* _Work request_
Drop all images. Then write out each line below exactly as given.

* _Material for the task_
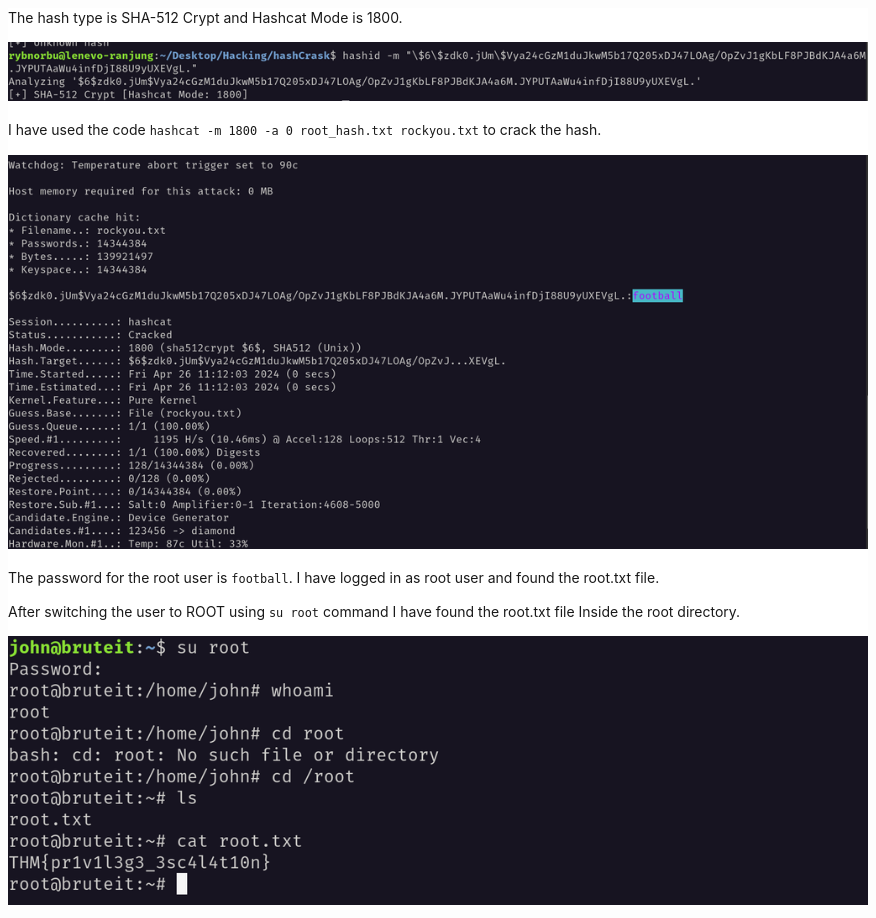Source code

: The hash type is SHA-512 Crypt and Hashcat Mode is 1800.
 
![alt text](../brute_it/identi.png)

I have used the code `hashcat -m 1800 -a 0 root_hash.txt rockyou.txt` to crack the hash.

![alt text](../brute_it/cracked.png)

The password for the root user is `football`. I have logged in as root user and found the root.txt file.

After switching the user to ROOT using `su root` command I have found the root.txt file Inside the root directory.

![alt text](../brute_it/intorrot.png)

* _Solution_
Source code

: The hash type is SHA-512 Crypt and Hashcat Mode is 1800.
 
![alt text](../brute_it/identi.png)

I have used the code `hashcat -m 1800 -a 0 root_hash.txt rockyou.txt` to crack the hash.

![alt text](../brute_it/cracked.png)

The password for the root user is `football`. I have logged in as root user and found the root.txt file.

After switching the user to ROOT using `su root` command I have found the root.txt file Inside the root directory.

![alt text](../brute_it/intorrot.png)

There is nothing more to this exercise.